I remember looking at Gudni and there was a focus and an intensity because this situation could lead to death. It could lead to us crashing. I remember being scared, feeling thoughts like: “I could die.” As he slowed the plane down, it actually slowed down so much that it stalled.
Before the plane crash, I didn’t really have a direction in my life. I didn’t really know where I was going or what I was doing. I was working a deadbeat job and living paycheck to paycheck, doing drugs, moving from relationship to relationship. I had no real purpose and not real meaning. I was searching.
I don’t know if you’ve ever had a relative on their deathbed, but I remember as an eight-year old boy, seeing an uncle very close to death. And this uncle, he loved his World War 2 stuff, and he had all of these stores, and as much as I loved this uncle, seeing him on his deathbed was weird for me as an eight-year old boy because all of a sudden this uncle was no longer talking about all of his stuff. He was no longer talking about himself.
He only wanted to talk to the people who he loved and the friends who he had shared life with. And this uncle who never wanted to talk about God, all of a sudden, in his last moments of life, all he wanted to talk about was God.

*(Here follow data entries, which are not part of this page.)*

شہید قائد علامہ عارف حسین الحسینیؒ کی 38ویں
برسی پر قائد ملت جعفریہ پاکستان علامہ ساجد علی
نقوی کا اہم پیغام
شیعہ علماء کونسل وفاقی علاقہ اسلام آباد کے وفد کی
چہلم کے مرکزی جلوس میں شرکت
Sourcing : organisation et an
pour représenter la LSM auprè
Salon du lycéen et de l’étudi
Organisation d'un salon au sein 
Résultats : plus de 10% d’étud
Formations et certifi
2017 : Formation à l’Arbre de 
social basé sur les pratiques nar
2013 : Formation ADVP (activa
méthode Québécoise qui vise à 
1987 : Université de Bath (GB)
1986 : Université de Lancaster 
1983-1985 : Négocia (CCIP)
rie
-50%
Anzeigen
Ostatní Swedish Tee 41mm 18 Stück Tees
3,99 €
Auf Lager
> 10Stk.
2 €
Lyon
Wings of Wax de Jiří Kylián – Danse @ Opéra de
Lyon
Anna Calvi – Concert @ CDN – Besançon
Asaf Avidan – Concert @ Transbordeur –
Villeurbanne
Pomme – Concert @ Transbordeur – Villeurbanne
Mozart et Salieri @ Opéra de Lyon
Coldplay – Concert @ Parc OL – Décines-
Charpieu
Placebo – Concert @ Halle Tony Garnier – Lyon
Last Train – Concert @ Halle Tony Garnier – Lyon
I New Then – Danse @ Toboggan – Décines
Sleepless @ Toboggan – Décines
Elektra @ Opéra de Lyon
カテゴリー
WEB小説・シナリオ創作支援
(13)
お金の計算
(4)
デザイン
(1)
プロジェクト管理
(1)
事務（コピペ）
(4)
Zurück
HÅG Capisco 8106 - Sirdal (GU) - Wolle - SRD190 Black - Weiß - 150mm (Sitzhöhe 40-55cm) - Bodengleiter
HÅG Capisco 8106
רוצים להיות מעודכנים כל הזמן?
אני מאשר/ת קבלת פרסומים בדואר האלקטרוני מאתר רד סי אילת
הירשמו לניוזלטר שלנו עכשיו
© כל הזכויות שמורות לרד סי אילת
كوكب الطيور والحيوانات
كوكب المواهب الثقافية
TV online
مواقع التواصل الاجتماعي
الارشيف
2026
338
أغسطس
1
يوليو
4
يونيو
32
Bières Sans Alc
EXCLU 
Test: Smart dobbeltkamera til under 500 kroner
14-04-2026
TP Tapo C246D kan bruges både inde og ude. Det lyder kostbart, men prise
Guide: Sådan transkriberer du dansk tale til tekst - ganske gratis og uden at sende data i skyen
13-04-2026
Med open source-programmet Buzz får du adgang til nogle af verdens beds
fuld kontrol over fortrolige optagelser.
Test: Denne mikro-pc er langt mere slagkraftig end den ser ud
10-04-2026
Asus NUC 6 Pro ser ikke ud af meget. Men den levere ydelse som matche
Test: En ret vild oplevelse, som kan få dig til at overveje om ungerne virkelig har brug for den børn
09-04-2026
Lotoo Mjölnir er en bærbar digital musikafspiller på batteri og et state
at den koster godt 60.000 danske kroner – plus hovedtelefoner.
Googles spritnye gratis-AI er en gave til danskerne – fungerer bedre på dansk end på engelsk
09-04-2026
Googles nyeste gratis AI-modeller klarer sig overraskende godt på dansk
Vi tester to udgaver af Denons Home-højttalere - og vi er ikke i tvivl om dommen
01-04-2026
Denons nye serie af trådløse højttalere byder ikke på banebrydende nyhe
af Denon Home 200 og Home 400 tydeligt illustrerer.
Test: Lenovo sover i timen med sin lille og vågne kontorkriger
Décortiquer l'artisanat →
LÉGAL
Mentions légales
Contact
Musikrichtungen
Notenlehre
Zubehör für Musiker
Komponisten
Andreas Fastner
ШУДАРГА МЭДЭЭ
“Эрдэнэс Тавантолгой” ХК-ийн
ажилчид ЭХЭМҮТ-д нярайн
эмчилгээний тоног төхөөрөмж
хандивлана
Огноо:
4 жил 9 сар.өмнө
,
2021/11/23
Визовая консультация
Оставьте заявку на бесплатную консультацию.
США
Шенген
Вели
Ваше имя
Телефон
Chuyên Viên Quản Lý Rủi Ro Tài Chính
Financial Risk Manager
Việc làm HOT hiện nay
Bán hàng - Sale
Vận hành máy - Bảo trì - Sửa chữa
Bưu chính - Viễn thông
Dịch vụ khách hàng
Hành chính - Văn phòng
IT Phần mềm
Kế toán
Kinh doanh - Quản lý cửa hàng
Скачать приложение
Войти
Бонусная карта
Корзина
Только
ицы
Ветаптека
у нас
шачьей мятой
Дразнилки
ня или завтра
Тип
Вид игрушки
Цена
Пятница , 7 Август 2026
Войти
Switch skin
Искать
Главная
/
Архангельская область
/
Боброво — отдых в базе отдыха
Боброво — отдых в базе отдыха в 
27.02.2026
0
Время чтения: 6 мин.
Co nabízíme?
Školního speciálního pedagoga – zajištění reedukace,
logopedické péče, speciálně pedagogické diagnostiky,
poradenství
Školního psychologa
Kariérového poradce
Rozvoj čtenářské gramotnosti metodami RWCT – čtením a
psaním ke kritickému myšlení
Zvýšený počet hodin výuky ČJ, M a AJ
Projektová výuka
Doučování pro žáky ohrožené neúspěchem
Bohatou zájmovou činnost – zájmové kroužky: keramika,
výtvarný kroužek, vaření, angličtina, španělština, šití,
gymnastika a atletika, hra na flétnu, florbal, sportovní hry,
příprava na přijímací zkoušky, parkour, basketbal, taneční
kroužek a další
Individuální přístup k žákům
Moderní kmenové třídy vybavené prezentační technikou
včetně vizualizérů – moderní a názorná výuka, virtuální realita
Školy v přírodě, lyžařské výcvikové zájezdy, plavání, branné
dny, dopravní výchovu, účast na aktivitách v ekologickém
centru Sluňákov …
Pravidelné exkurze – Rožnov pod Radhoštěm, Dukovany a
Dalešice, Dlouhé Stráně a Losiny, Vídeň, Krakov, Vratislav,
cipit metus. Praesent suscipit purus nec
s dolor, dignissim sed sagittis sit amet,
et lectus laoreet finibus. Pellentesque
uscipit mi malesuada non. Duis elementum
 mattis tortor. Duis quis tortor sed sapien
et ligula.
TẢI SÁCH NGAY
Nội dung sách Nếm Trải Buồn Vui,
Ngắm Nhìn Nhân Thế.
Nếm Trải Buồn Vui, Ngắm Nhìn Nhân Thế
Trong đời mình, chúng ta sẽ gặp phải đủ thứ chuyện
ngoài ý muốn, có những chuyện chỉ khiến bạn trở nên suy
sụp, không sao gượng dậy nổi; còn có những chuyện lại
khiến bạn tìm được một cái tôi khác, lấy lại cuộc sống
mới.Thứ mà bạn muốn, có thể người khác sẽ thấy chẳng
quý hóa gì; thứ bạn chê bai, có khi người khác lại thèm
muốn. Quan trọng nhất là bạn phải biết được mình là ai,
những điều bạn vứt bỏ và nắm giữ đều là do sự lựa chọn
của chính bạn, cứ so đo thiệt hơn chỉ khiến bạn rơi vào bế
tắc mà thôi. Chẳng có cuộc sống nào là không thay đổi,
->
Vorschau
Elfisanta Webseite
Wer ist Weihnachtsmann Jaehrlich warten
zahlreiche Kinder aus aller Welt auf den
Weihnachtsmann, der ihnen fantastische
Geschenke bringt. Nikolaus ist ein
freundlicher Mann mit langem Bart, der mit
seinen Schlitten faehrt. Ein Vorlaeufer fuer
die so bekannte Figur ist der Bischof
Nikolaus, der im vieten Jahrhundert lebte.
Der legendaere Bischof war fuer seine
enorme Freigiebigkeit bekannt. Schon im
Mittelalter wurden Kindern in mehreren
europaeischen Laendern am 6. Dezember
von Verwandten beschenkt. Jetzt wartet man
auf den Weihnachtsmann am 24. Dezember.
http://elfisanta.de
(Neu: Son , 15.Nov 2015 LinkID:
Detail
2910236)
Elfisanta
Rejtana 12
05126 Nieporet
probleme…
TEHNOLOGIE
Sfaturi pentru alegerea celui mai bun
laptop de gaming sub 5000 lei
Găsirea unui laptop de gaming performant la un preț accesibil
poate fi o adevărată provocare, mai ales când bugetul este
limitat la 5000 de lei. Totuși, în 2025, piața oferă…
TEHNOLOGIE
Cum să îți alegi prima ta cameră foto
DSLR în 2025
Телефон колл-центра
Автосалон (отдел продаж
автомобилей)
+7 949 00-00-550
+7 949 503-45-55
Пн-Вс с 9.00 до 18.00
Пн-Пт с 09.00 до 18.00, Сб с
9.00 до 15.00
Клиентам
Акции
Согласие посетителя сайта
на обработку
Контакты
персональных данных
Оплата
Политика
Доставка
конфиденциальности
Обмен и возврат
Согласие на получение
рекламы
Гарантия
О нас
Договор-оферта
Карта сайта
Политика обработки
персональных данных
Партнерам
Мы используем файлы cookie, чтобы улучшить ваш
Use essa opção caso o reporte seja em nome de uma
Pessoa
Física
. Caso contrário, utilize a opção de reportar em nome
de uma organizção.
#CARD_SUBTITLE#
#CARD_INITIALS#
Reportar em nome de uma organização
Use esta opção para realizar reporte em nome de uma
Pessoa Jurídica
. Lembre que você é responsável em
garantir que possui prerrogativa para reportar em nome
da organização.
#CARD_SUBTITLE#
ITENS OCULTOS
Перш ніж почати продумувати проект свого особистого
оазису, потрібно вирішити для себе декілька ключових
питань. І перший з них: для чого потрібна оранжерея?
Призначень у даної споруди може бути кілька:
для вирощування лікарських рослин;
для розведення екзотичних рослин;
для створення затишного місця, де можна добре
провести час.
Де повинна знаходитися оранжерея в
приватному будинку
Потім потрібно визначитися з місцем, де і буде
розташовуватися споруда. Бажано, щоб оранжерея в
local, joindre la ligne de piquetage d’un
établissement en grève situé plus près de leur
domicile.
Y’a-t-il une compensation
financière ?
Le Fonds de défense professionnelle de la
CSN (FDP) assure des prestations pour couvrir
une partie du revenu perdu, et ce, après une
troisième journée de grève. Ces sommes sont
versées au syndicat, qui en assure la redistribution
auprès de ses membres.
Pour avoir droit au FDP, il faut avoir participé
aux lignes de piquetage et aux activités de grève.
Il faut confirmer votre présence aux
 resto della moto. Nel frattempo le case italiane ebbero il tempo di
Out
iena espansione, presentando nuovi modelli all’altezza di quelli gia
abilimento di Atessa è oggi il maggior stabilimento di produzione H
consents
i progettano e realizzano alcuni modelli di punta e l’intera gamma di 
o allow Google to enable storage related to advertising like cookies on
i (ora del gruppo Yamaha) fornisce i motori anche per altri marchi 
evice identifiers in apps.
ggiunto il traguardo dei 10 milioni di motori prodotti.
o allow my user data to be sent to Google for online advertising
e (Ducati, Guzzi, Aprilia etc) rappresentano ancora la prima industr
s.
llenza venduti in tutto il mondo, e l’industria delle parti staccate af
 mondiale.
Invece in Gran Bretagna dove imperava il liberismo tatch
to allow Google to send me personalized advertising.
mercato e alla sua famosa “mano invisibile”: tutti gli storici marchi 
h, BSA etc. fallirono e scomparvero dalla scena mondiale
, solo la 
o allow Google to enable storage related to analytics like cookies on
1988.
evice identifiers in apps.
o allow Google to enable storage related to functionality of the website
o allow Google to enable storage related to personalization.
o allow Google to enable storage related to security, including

Coming back to my story, as the propellers slowed down and I felt my stomach go to my chest, and as I closed my eyes and reached out my legs and started hearing the sound of the wings hitting the trees, and as the plane crashed—to wake up to a second chance at life and to wait for six hours for search and rescue—the memory of my uncle came back to me. And I was kind of in the place of my uncle, where all of a sudden, life’s meaning became abundantly clear.
After the plane crash, my life is far different. My priorities are completely changed. Jesus is truly my treasure, and as I treasure Jesus I just feel like there’s such a comfort in that, in just knowing that you’re loved by God—that God isn’t some scary guy up in the clouds. He is a father, and because of a real relationship with a real God—Jesus—there is this overwhelming sense of contentment. And Jesus loves me. I’m love by God!